Regret and Optimal Arm Allocation—Scenario 1 (\(H_1: \mu _1 > \mu _2\)) We evaluate standard bandit performances under a setting in which an optimal arm, defined as the one yielding the maximum outcome, exists and it is unique. Note that in a setting with equal arm distributions, thus equal arm means, regret becomes meaningless by definition as \(T\mu ^* - \sum _{t=1}^T\mu _{A_t} = 0\) when \(\mu _k = \mu ^*\), for all k. Empirical results for this setting are shown in Fig. 2, highlighting the increased performance of the proposed Multinomial-TS over both Normal-TS and Binary-TS.

Fig. 2
figure 2

Regret and proportion of optimal arm allocation in the proposed Multinomial-TS vs Normal-TS and Binary-TS. Values are obtained by averaging across \(10^4\) independent TS trajectories

Notably, Binary-TS results to be highly sensitive to changes in the cutoff value \(y_c\), with greater values remarkably impacting regret and best-arm allocation. As a result, when the extreme category \(j=7\) is chosen as the cutoff value, Binary-TS focusses on discriminating between upper extreme values vs all other values (that is, \(Y_t = 7\) vs \(Y_t < 7\)).
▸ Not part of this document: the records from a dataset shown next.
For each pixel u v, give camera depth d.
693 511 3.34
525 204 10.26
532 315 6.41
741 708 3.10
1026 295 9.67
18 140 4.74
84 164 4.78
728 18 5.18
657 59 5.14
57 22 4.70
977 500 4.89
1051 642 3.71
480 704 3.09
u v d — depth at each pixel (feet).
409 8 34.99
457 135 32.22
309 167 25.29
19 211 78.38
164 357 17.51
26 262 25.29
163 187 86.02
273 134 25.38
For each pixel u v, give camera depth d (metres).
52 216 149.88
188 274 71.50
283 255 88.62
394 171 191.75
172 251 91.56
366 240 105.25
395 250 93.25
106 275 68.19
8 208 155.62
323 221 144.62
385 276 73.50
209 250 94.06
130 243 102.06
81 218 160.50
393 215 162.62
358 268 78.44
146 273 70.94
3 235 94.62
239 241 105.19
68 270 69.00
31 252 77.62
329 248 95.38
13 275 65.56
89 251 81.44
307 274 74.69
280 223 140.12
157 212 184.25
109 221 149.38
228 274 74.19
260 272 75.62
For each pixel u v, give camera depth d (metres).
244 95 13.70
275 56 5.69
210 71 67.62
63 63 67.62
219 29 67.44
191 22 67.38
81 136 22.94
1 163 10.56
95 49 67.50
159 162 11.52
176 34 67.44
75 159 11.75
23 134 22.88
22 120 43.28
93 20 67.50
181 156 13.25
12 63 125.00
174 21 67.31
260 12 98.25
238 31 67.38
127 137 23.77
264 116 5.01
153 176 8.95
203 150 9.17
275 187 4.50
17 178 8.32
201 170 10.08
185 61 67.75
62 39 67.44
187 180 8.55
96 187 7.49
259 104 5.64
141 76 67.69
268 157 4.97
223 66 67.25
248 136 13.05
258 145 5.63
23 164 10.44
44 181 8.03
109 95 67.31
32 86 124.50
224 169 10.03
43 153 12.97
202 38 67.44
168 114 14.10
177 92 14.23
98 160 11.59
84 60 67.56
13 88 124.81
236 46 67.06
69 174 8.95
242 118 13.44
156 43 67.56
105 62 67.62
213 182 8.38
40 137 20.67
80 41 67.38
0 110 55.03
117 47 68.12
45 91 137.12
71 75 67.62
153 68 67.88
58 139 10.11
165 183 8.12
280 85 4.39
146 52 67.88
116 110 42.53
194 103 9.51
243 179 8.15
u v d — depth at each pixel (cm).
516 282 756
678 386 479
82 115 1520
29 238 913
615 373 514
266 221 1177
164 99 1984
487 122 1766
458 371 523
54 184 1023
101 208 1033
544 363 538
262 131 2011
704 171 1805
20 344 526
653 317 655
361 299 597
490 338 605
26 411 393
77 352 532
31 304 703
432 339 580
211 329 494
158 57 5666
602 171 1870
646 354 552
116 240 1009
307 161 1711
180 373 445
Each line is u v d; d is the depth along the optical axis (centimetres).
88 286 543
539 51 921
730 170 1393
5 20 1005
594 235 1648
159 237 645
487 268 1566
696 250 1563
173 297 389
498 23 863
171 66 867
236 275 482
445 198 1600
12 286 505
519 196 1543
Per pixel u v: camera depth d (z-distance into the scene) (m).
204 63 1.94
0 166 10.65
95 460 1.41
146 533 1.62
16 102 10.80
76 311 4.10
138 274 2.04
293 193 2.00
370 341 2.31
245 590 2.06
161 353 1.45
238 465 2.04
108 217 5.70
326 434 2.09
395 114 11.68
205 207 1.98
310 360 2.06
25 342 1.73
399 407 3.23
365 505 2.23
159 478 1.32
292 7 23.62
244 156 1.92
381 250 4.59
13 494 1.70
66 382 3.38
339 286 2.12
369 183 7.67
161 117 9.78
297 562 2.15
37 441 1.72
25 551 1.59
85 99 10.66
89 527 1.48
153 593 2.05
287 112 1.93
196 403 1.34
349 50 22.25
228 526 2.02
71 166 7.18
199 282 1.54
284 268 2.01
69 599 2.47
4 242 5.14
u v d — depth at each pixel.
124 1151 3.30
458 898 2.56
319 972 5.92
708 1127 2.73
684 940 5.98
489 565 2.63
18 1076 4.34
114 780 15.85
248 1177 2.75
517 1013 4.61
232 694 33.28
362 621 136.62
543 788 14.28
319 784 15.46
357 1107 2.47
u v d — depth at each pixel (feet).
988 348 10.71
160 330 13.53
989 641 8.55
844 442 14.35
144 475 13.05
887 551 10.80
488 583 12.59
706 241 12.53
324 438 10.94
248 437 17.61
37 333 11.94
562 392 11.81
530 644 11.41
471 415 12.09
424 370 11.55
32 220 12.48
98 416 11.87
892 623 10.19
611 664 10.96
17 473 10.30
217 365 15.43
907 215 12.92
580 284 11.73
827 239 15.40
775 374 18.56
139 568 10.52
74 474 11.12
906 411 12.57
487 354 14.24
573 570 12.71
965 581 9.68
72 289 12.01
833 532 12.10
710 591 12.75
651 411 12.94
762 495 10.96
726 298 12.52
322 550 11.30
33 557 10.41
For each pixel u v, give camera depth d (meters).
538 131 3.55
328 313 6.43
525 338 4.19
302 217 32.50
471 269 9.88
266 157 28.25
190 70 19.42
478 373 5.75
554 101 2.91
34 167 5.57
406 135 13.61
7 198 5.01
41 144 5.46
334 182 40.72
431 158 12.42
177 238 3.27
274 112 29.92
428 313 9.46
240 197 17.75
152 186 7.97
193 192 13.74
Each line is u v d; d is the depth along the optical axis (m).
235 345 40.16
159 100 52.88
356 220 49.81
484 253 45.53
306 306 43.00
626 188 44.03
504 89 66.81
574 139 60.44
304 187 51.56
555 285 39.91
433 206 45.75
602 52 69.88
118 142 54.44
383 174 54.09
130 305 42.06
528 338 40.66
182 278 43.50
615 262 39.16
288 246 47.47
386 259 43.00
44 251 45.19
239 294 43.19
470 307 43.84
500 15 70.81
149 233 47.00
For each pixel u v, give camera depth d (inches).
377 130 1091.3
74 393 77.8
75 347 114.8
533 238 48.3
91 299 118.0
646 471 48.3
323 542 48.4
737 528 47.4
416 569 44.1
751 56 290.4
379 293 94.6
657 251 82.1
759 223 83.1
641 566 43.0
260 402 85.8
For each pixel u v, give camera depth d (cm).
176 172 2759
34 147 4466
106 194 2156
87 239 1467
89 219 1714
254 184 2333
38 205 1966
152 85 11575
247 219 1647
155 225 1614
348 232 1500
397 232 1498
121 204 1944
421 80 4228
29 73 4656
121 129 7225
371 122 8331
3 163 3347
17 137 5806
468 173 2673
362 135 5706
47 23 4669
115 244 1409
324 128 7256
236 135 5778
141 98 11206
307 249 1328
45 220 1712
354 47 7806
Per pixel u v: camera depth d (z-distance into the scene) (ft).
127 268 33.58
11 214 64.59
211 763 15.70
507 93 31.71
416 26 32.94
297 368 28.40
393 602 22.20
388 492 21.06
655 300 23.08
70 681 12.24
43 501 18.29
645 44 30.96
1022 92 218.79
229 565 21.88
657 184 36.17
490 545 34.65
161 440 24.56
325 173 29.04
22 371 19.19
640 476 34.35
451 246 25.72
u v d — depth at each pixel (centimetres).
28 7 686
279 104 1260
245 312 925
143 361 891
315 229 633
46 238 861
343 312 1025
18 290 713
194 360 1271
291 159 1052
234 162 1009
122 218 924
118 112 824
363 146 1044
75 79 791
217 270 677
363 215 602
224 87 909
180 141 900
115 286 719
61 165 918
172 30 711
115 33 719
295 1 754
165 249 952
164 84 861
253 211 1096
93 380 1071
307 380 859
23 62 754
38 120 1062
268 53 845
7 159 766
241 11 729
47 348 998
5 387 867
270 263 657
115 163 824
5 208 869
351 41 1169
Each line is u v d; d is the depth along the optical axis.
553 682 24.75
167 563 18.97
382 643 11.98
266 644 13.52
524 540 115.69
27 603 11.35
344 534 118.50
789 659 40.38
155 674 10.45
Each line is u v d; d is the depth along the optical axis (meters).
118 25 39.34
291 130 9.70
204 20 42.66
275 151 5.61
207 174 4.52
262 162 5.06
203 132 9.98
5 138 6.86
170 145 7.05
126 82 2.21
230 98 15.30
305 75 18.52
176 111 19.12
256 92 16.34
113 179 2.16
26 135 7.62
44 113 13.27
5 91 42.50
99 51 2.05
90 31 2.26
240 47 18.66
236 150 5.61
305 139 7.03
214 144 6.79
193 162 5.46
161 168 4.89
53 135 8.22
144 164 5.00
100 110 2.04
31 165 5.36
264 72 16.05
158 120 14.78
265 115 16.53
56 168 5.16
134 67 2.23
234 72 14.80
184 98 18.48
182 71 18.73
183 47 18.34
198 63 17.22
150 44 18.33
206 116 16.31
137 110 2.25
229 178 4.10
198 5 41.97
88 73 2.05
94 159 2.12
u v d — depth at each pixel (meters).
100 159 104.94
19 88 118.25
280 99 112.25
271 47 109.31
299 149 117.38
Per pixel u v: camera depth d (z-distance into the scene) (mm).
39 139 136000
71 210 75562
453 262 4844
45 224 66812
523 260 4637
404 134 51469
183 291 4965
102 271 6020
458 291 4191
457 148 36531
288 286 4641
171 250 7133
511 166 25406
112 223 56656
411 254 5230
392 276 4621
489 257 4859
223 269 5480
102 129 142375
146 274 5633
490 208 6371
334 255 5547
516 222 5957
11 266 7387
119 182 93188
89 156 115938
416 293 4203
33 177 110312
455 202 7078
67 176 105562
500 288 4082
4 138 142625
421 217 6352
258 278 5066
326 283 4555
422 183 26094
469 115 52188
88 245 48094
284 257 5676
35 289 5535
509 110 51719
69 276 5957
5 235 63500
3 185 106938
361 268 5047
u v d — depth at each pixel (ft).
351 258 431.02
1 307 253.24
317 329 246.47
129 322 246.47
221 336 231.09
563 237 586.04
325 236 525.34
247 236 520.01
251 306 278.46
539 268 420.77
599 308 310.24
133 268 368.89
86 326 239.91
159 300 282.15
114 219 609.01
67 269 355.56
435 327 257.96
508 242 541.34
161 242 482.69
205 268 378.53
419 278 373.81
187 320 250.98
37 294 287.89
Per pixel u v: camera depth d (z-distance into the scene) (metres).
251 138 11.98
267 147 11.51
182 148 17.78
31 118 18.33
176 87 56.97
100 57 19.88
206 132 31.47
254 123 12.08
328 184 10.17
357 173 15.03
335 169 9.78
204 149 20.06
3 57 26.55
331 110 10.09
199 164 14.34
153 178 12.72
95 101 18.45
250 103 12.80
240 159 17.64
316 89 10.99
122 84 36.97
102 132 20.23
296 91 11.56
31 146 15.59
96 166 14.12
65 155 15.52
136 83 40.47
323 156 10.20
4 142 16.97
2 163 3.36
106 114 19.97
The outcomes \(Y_t < 7\) are treated equally, although they contain important information on arms distributions.

Arms Allocation—Scenario 2 (\(H_0: {\textbf{p}}_1 = {\textbf{p}}_2\); symmetric distribution) While in an identical arm setting with \({\textbf{p}}_1 = {\textbf{p}}_2\) regret is not of interest, it is instead helpful to understand how an algorithm balances the allocation of one arm over the other one when no one should be exclusively preferred. Results in Fig. 3 show that, differently from the Oracle that in such a case would assign arms with equal probability (by definition), TS would continuously search for an optimal arm, with the aim, and often the result, of assigning it more often only by chance. This intrinsic characteristic is reflected in all modelling strategies and is exacerbated in the Normal case (see Fig. 3; top-right plot).

Fig. 3
figure 3

Empirical allocation (\(T_1/T\), with \(T_1\) being the number of times arm 1 is allocated) under the identical arm case (Scenario 2). Values are obtained by averaging across \(10^4\) independent TS trajectories

In fact, in the Normal case, the empirical allocation of arms does not only not concentrate (does not converge to a unique value), but its distribution closely resembles a uniform distribution in the probability interval [0, 1]. This behaviour results in heavily unbalanced allocations in favour of one of the two arms–eventually fixing on selecting only a single arm–even when no underlying differences between arms exist. We emphasise that this is a well-studied phenomenon in MAB problems, referred to as incomplete learning (see e.g., Keskin and Zeevi 2018) and occurring when parameter estimates fail to converge to the true value. The main reason is the insufficient exploration of the arms, although recent work has pointed to some consequences of the sequential nature of data collection (see e.g., Villar et al. 2015; Shin et al. 2019; Deshpande et al. 2018). As a result, when using standard statistical estimators, such as the sample mean, in adaptively collected data, unbiasness, consistency, and asymptotic normality are no longer guaranteed (Hadad et al. 2021), with negative impacts on hypothesis testing, that is, inflated type-I error and low power (Deliu et al. 2021).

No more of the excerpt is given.